We humans, on the other hand, treat our consciousness as a separate state of being, exploring our world and our own selves with a detached intellect, assigning the idea of self more weight than our actual selves. We think this is what makes us superior, and in some ways, it does allow for an enormous advantage. Rather than living as other animals, our unique type of ego-consciousness allows us to command our physical selves to go against our instincts. We can use the intellect to control our bodies and our surroundings, create and discover, share and build – as individuals and as collectives.

But we can never mistake our intellect for our true, full selves. That we’ve done so has proved to be detrimental to our species and the rest of the world. We’ve made gods in our image, and we play god with the natural world because we’re convinced we’re something we’re not (individually and collectively).

I think this is why so many people are deeply unhappy. We’ve identified with our intellect exclusively, ignoring the intricate fullness of our humanity that includes the physical and emotional, as well as many parts of ourselves that we don’t even understand. That we can’t understand with the mind. This is the realm I refer to as the spiritual. Spirituality isn’t about attaching ourselves to system of beliefs that satisfy our intellectual needs, existential angst, and emotional cravings. It’s about recognizing that we simply can’t know our true selves, one another, or our world through the intellect alone.

We’re caught by our ego-minds, unable to fully experience our lives, filtering everything through the intellect – and in so doing, we never really know ourselves or others. This is probably why some of the “smartest” and “most educated” people in the world can do such terrible things to themselves and others. If we really knew – if we really understood the nature of our humanity and our interconnectedness – we’d give up on the rational lies that help us rationalize hate, violence, greed, and other destructive forces that work through us.

Enter: Zazen

The Zen form of meditation, zazen, is a practice that many people find excruciating. It’s about being here, now, without thinking. Simply experiencing the moment as would a cat or a dog or a dandelion or a star. The moment we sit down on the cushion, we begin to encounter the bully that is our thinking mind. It wants to tell us stories – constantly – that maintain our egos and reinforce our views of the world. That is, it wants to help us justify our idea of separateness – that we are exceptional, different, and right. We go on living partial lives, cutting ourselves off from our natural state of interconnectedness, of belonging to all other things. And we wonder why we suffer.

In the beginning, sitting like this is almost impossible. The strength of the ego-mind is so great that any attempt to silence it and simply exist in the moment evokes thoughts and feelings ranging from fear to rage to loathing.

But to live – to really live – means removing the ‘knowing’ we are so addicted to, and opening ourselves up to the infinite possibilities of each moment. It means allowing the world to present itself to us without forcing our interpretations upon it. It means being with ourselves and all other things without feeling like we have to know what’s going on and why.

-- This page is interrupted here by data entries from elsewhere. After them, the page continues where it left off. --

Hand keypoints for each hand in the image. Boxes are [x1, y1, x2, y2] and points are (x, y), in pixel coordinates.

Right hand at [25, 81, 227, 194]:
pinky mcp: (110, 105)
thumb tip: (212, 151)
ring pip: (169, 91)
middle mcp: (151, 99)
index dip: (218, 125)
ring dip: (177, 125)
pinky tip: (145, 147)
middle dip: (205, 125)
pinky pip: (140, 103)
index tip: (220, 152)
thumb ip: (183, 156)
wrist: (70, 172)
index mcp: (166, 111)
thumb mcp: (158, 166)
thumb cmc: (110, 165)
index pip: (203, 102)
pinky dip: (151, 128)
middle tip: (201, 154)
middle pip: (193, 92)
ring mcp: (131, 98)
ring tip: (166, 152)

The truth is, we know very little. Even about the things and people closest to us. It’s not even possible. The universe is an entropic environment, and we are complex beings living with infinite variables each day. The idea that we can somehow “know” anything is hilarious! We can’t even know our own bodies, and feel betrayed by them constantly. What makes us think we can know the hearts and minds of billions of other people?

Not knowing, then, is the most intimate way for us to be in the world. Because it removes the pretense of knowledge, and lets us exist in our true state of wonder, and with our true selves, as humans who have infinitely more in common than our minds want us to believe we do.

p.s. There’s a reason we like to say ‘knowledge is power’. I think it’s a good idea to reflect on why we think knowledge is the ultimate virtue in that light.